No, I haven't got split personality disorder. This is what happens when a friend logs on using your account details.

Oops.

Still, nice to get a comment now and again. Gets a bit lonely here amongst the tumbleweeds :pinkiehappy:

Bluespectre.

This was some pretty good stuff. I've been spending the past month slowly making my way through the stories you've written ever since I ran into the cover art for this fic in Drawfriend on EQD, and I really like the lore you've established.

I've still got a bit of a ways to go. My starting point was at "When The Snow Melts", and I had no idea the Fairlight stuff would interact with it.

8109740 Thanks! Glad you enjoyed it. Bear in mind that Fairlight was my early work and is due for a rewrite. If you can forgive this, i think the story is solid and i'm working on the last Fairlight book now.

Trestle moved up beside him, licking his dried lips like some damned colt who’d just seen one of the princesses for the first time and realised the thing between their legs wasn’t just for pissing into a pot.

Thats some great insight from our dear Lord Runcy.
:rainbowlaugh: :trollestia:

Feels like its mom goddess showing herself huh. Nice.

And im starting to think the old friend of Runcys isnt what he seems heh.

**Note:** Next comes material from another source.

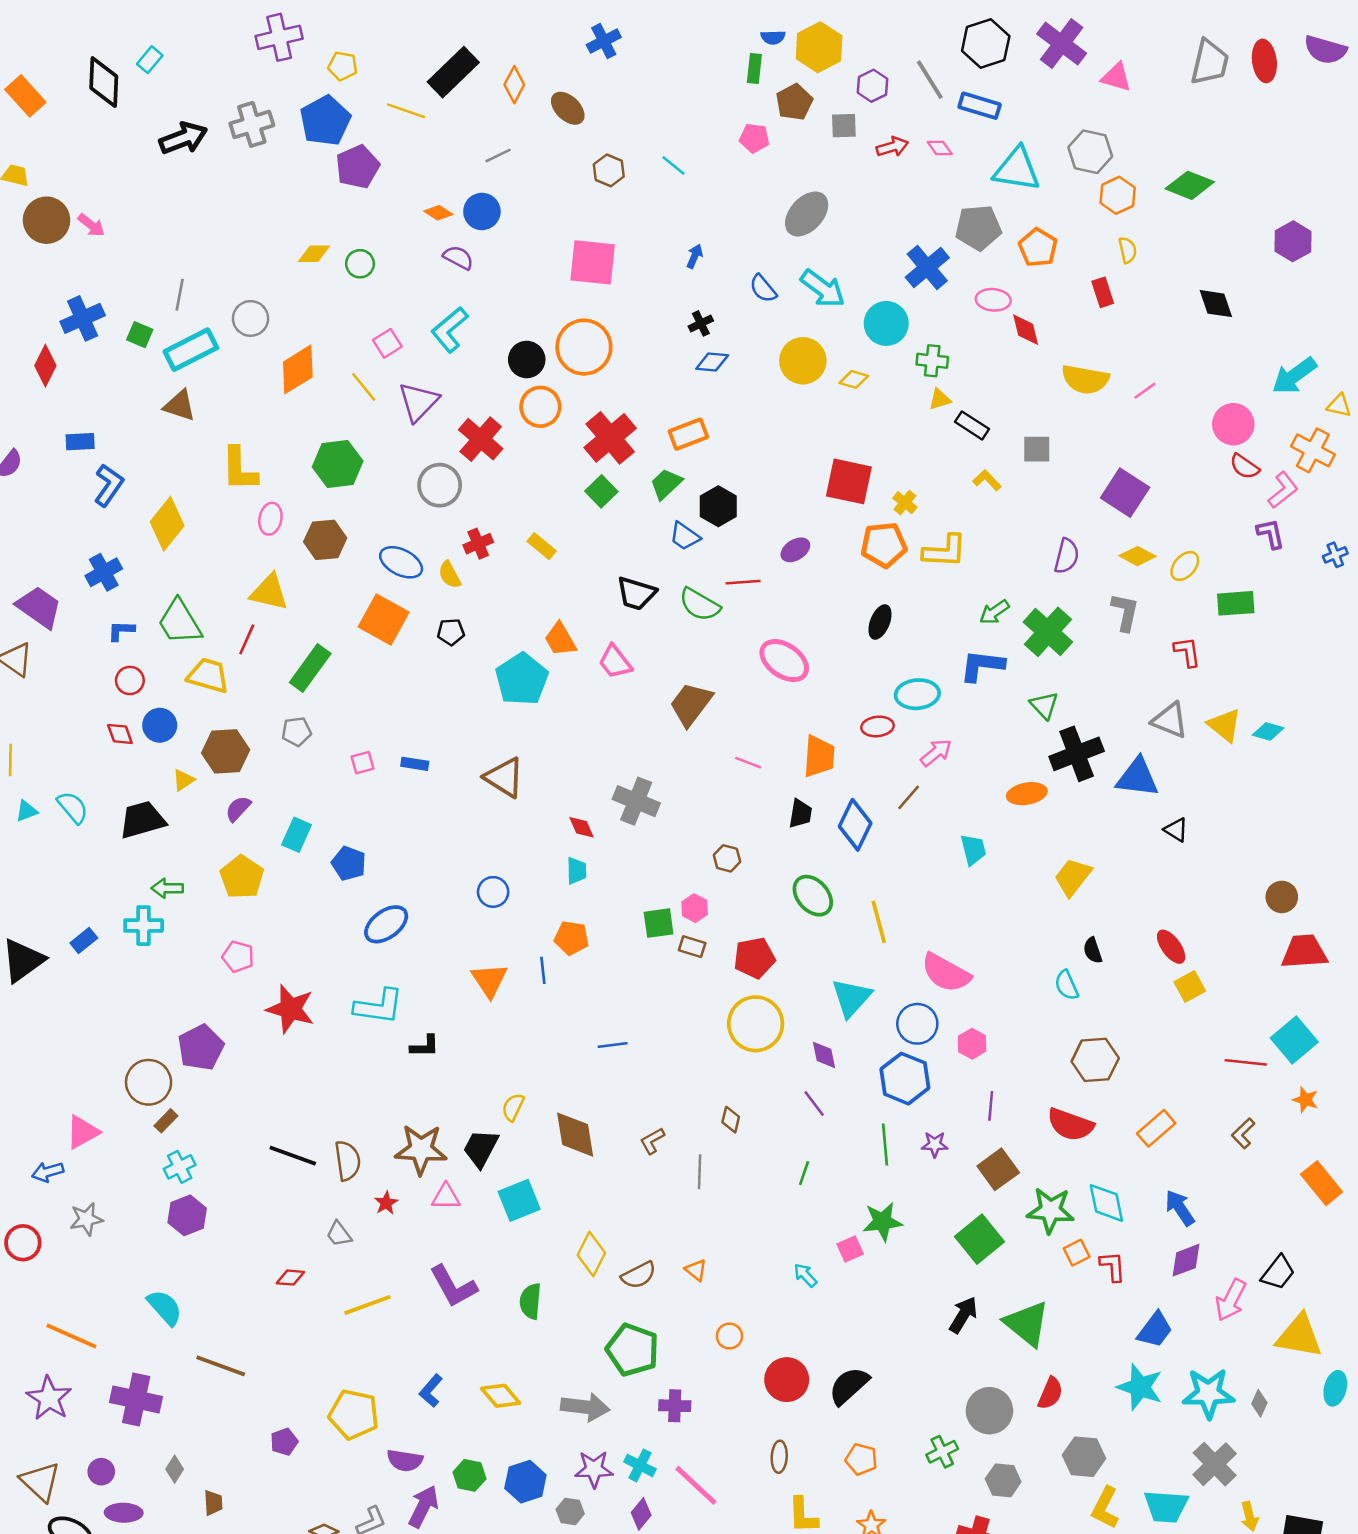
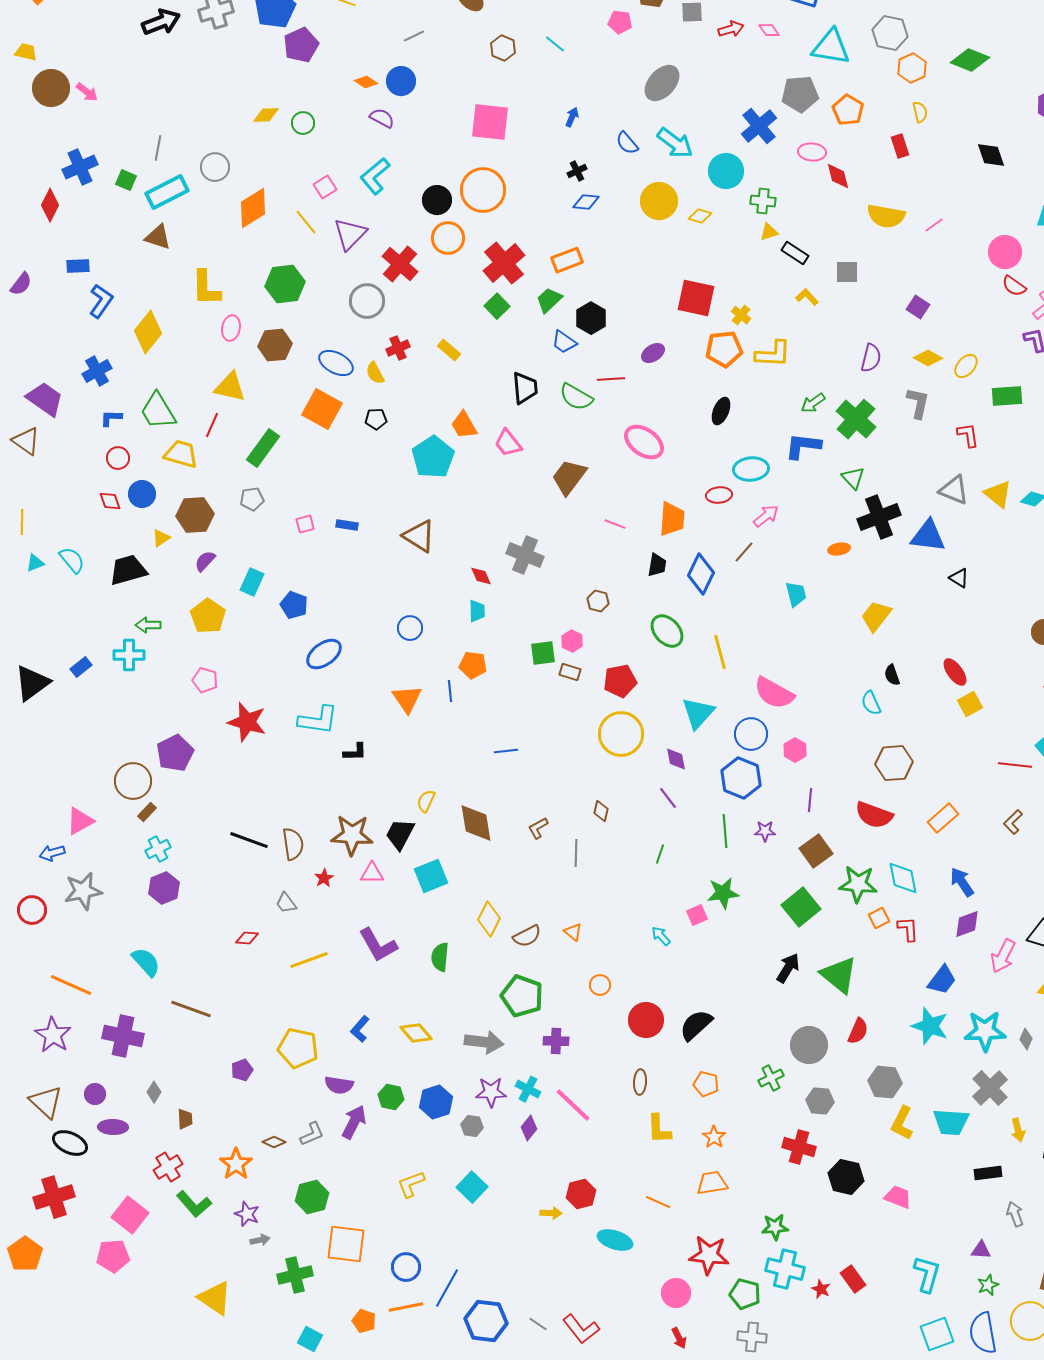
purple square: (1125, 493) -> (918, 307), size x0.6
black trapezoid: (636, 593) -> (525, 388), turned -112
orange ellipse: (1027, 794) -> (839, 549), size x0.7
gray star: (86, 1219) -> (83, 891), size x1.4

Well now, this is getting interesting. :moustache:

Hah, cloak and dagger indeed.

I suspected foul play a while ago but lets see where it goes, maybe im wrong in my guess.

Actually went and looked up the origins of cloak and dagger, and that lead me to a site that allows me to view actual translation of (historic) european martial arts (HEMA as its called) treatises/manuals and other neat stuff. So thats for that as well i guess. :trollestia:

Hehe, quiet the mini adventure Silver had here.

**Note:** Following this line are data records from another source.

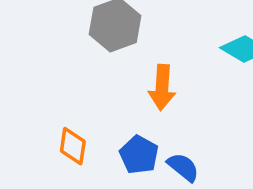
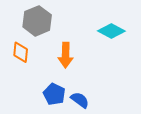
orange diamond: (73, 146) -> (21, 52), moved

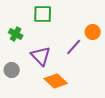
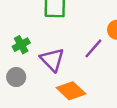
green cross: (16, 34) -> (21, 45), moved, turned 32

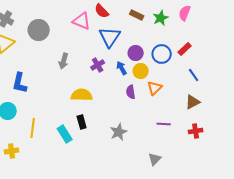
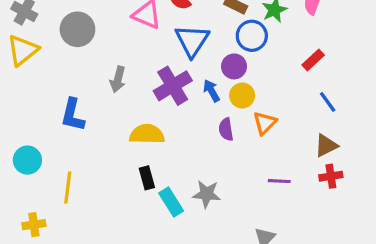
blue circle: (162, 54) -> (252, 36), moved
purple cross: (98, 65) -> (173, 86), size x1.6
blue L-shape: (20, 83) -> (73, 115), moved
red cross: (196, 131) -> (331, 176), moved
gray star: (119, 132) -> (207, 194), turned 30
cyan rectangle: (65, 134) -> (171, 202), moved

The rifle described seems to be a straight pull bolt action, from late 19th/early 20th century, Mannlicher comes to mind, or maybe a more modern one.

A better name for the chapter would be "Twists and turns" hehe.

Whew.

Always love a good story.

Time to move on to the Fairlight series heh a bit later.

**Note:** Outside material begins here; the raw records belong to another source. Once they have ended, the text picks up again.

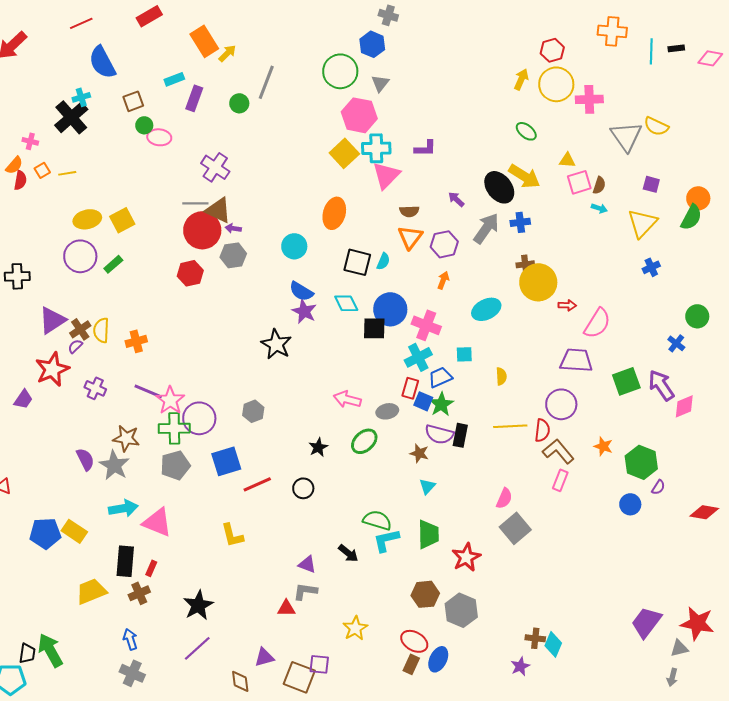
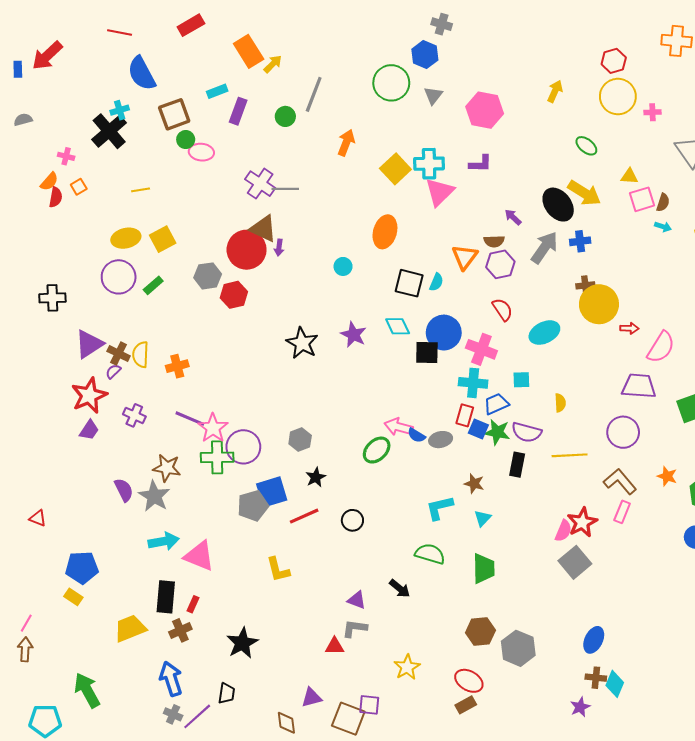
red line: (81, 23) -> (120, 33), turned 35
yellow arrow: (521, 79) -> (555, 91), moved
pink cross: (589, 99) -> (652, 112), size x0.6
brown square: (133, 101) -> (174, 114), size x1.4
pink hexagon: (359, 115) -> (485, 110), moved
yellow line: (67, 173) -> (141, 190), moved
gray line: (195, 203) -> (285, 189), moved
brown semicircle: (409, 211) -> (494, 241), moved
purple arrow: (233, 228) -> (279, 248), turned -91
cyan circle: (294, 246) -> (343, 266), size x0.7
gray hexagon: (233, 255) -> (208, 276), moved
orange arrow: (443, 280) -> (346, 143), moved, size x1.4
blue semicircle: (301, 291) -> (416, 435), moved, size x0.7
brown cross: (80, 329) -> (119, 354), turned -30
black star: (276, 344) -> (302, 343), moved
cyan cross: (418, 357) -> (473, 383), turned 32
purple trapezoid: (23, 399) -> (89, 430), moved
green star: (441, 404) -> (497, 432), turned -30
red semicircle: (542, 430) -> (502, 309), moved, turned -40
purple semicircle: (439, 434) -> (527, 432), moved
green ellipse: (364, 441) -> (377, 450), moved
black star: (318, 447) -> (316, 477), moved
gray pentagon: (175, 465) -> (253, 506), moved
yellow rectangle: (74, 531) -> (73, 597), moved, size x0.7
cyan L-shape: (386, 540) -> (440, 508), moved
red star: (466, 557) -> (582, 522), moved
blue arrow: (130, 639) -> (171, 679), size x1.5
purple line: (197, 648) -> (197, 716), moved
black trapezoid: (27, 653) -> (227, 693), moved
blue ellipse: (438, 659) -> (594, 640), moved
brown rectangle: (411, 664) -> (466, 705), turned 36
gray cross: (132, 673) -> (173, 714), size x0.7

Although i do wonder what Larks first reaction to Terra was. I imagine she could feel something was different about her relationship with Runcy.

9360254
Glad you enjoyed it!

Have a great Christmas, and thanks for you help with the typos :twilightsmile:

9363484
You're welcome, and happy christams to you too!

And thank you for writing such awesome stories. :pinkiehappy:

A good story in its own right. A departure in style from its predecessors, but that just means it is different.

Enjoyable as a stand alone fic, even without having read the previous tales.

Vane gave her a shove, “Oh stop it. For the goddesses sake, Golden, you’re not a weak mare and the school foal tears don’t suit you.” He suddenly lunged up and grabbed her, tackling her to the ground. “You know,” he said gazing into her eyes, “Sometimes its nice to be on top.” He gave her a kiss on the muzzle, “And now I’ve got my guardsmare all to myself...” Vane brushed his muzzle down his mare’s neck, smiling at her happy whimper. He moved his mouth to her ear, breathing softly, “Guess who’s pulling your chariot tomorrow?” Golden froze as Vane chuckled cheekily, “Guardstallion Vane, at your service ma’am.”

I know it's fiction, and I know that I've read many a scene similar to (if not worse) than this, but every now and again, I feel bad about reading them as it feels so real and like I'm peering in on something that ought not to be peered in on.

“You want to starve instead?” Trixie snapped, “Look, on the road you eat what you can when you can. We’re not all sitting down to three-course dinners with silver service like some pampered ponies I could mention.”

Their Not?:applejackconfused:

Beneath the eerie light of the purple flares, the strange band listened to the tale Lord Runcy wove: of a lost city, a people forgotten in time, a living legend who had survived the war only to give her long life for a child she had never met before.

"survived all the time since the war"? (A thousand years, a timespan known as a millennium, not a millennia, that would be the plural form you use instead of the correct singular one all the time.)
(Did I mention you keep writing "lead" when it should be "led"?)
(I love the story, by the way, and I hope you're still adding to it!)